Opens tomorrow at E Street, Bethesda Row, and Georgetown.
---
Special Event: Holiday
Classics at the AFI
If you have a soft spot in your heart for classic Christmas tales, the AFI has you covered. Granted, two of the three films they're featuring you can see approximately 238,931 times on television between now and Christmas Day. But have you ever watched It's a Wonderful Life or A Christmas Story on a big screen with a bunch of strangers looking for warm Christmas fuzzies or big holiday laughs, respectively?
The communal sharing of holiday cheer is, of course, part of the point. That and hearing a crowded theater all scream, "You'll put your eye out!" in unison. And if you're content to catch one of the bazillion TV screenings of those two movies, you can always go to see Michael "I've never been offered a role I didn't take" Caine as Scrooge in the Muppet-ized take on Dicken's A Christmas Carol, which has the dubious distinction of being the first Muppet movie to be produced without Jim Henson at the helm.
At the AFI from tomorrow until Christmas Day. See the AFI's site for showtimes.
---
Foreign: Dr. Akagi
The Shohei Imamura retrospective taking place at both the AFI and the Freer and Sackler Galleries seems to be without end, and this week the Freer/Sackler features one of his excellent later works, Dr. Akagi, concerning a doctor fighting a hepatitis epidemic during the second world war. Like much of Imamura's work, there is a sharp societal critique in the narrative, in this case of the military, which hinders Akagi's work at every turn and makes him into a political scapegoat when the war begins going badly. And, if that's not enough Imamura for you, you can also catch The Profound Desire of the Gods at the Freer/Sackler on Sunday, and Endless Desire at the AFI tonight, Sunday, and Monday.
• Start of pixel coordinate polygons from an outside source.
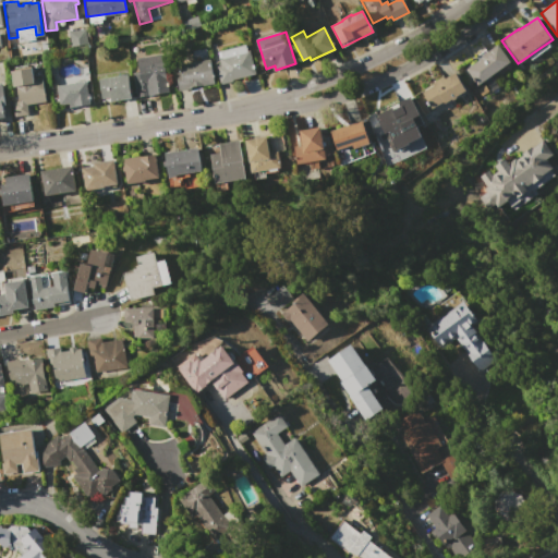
[(497,44),(511,61),(476,87),(463,70),(497,44)]
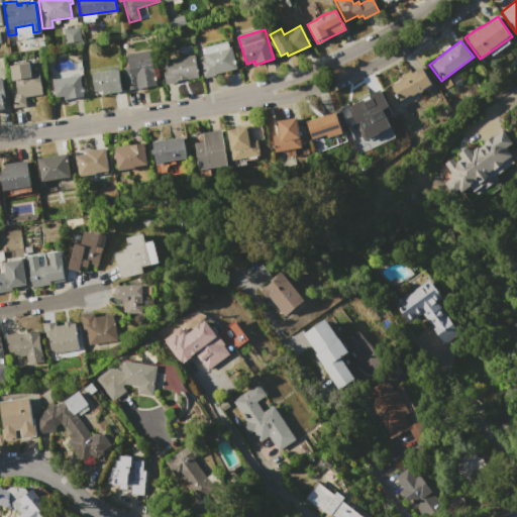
[(204,77),(200,62),(205,61),(201,48),(228,41),(229,47),(232,46),(237,69),(204,77)]
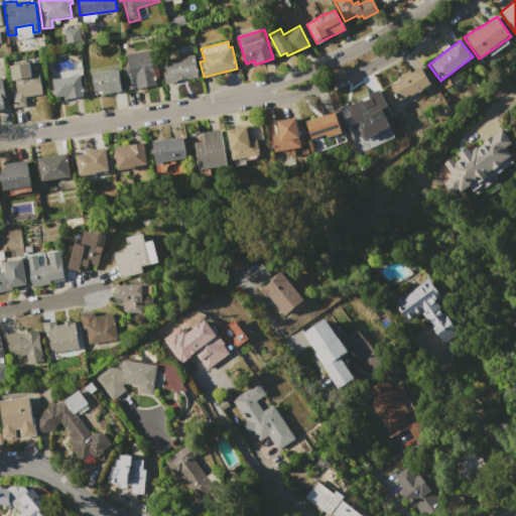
[(126,89),(121,53),(150,49),(155,85),(126,89)]
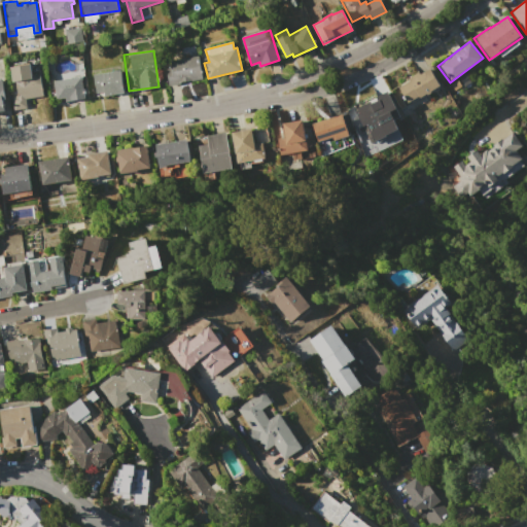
[(169,85),(164,62),(198,56),(202,79),(169,85)]
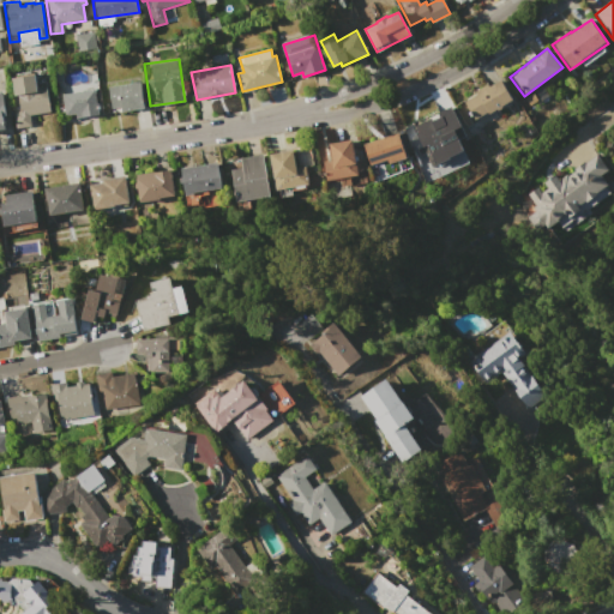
[(29,114),(31,125),(17,128),(13,109),(20,108),(18,94),(13,95),(12,77),(35,74),(36,74),(37,89),(47,86),(50,110),(29,114)]
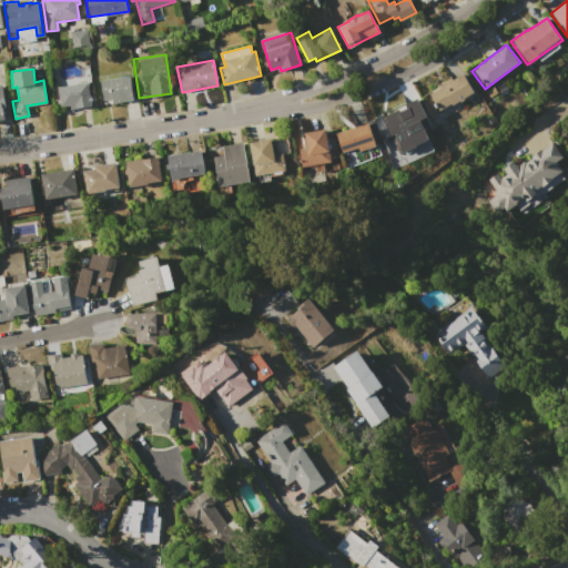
[(428,93),(440,87),(439,84),(450,78),(452,79),(463,73),(475,93),(440,113),(428,93)]
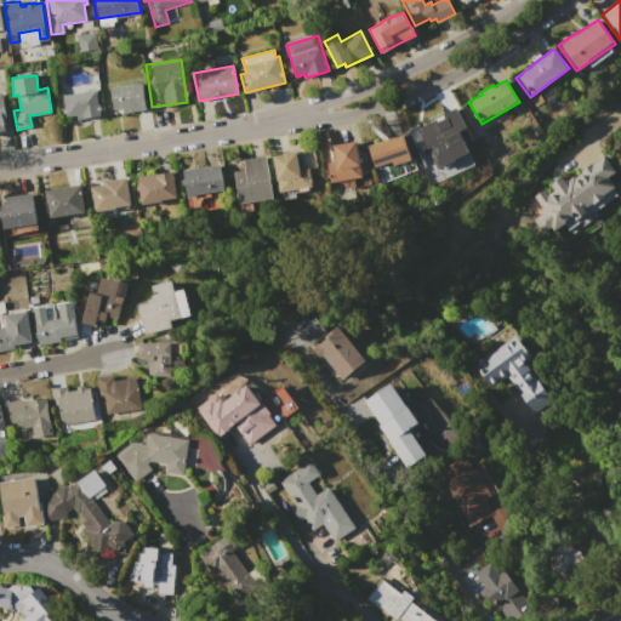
[(110,87),(142,83),(146,109),(115,114),(110,87)]
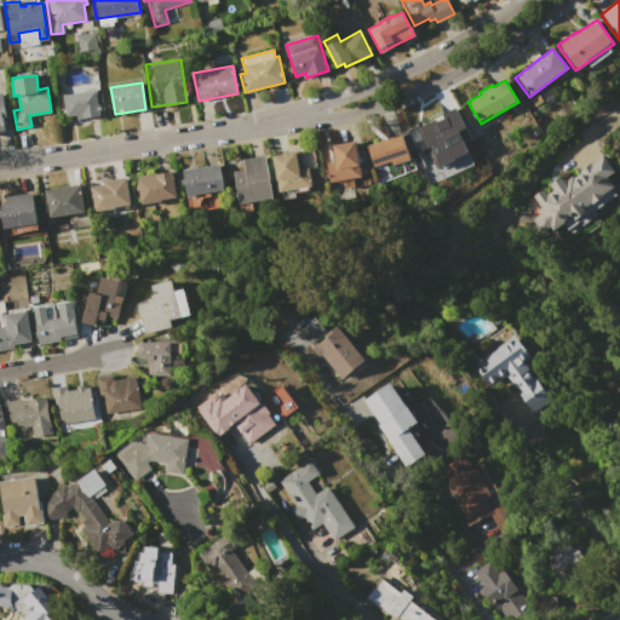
[(63,95),(96,90),(99,115),(76,119),(75,115),(65,118),(63,95)]
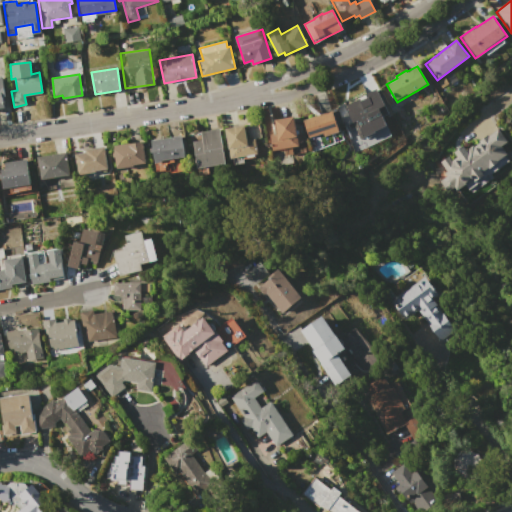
[(344,104),(377,87),(386,105),(353,122),(344,104)]
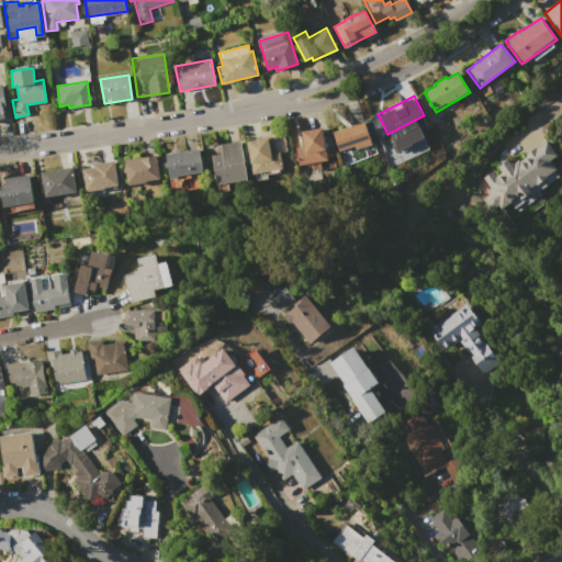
[(363,121),(371,144),(356,148),(355,146),(338,152),(332,132),(363,121)]
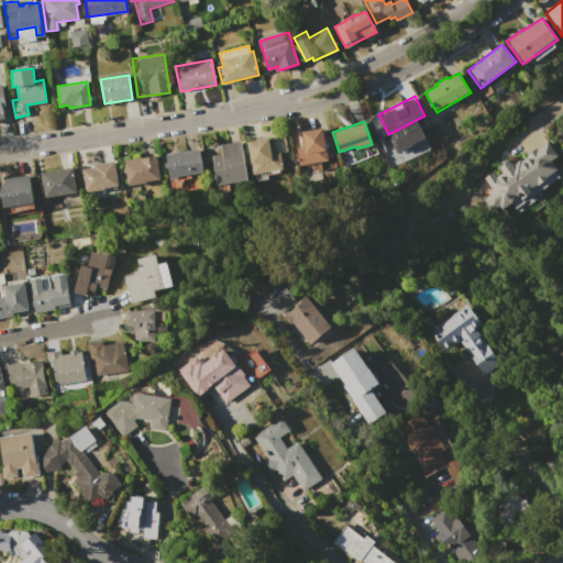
[(305,147),(302,131),(321,128),(328,159),(299,165),(296,148),(305,147)]
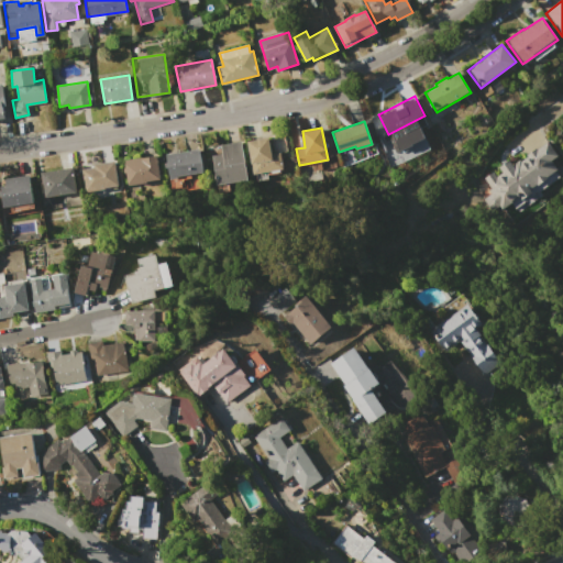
[(246,140),(267,135),(271,153),(278,152),(282,168),(267,172),(268,179),(256,181),(255,174),(250,175),(247,159),(250,158),(246,140)]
Dr. Akagi plays tonight at the Freer and Sackler Galleries in the Meyer Auditorium at 7 p.m. Admission is free for movies at the gallery (admission is charged for the AFI screenings mentioned).
---
Major Release: I Am Legend
Honestly, without having even seen this one, we're going to guess that we liked it better when it was called The Omega Man and starred Chuck Heston at his apocalyptic sci-fi best. It's not that we don't think Will Smith can't pull it off. There's a great actor buried underneath all that grinning charm and action hero bravado. He'll have some seriously long stretches onscreen alone as the last man in New York after a 28 Days Later-style viral apocalypse has wiped out most of the population and left legions of infectees with symptoms that seem strangely vampire-like. At least, that was the direction of Richard Matheson's original book. Reports are that the script sticks closely to the storyline of the earlier Heston flick, which dropped the vampire angle in favor of more generalized cannibalistic killers that only come out at night. At any rate, it's not Smith's ability to pull it off we doubt so much as the potential for success in a movie that has been passed around as much as this one was during development, and which by all rights should be a summer blockbuster, not dropped into the end of the December mix of family fare and Oscar bait. But there are no other movies opening wide this weekend, so expect Smith to clean up. And if you need something mindless to take your brain off all the shopping you have yet to finish, we're sure it'll do the trick.
View the trailer.
Opens in theaters all around the area tomorrow.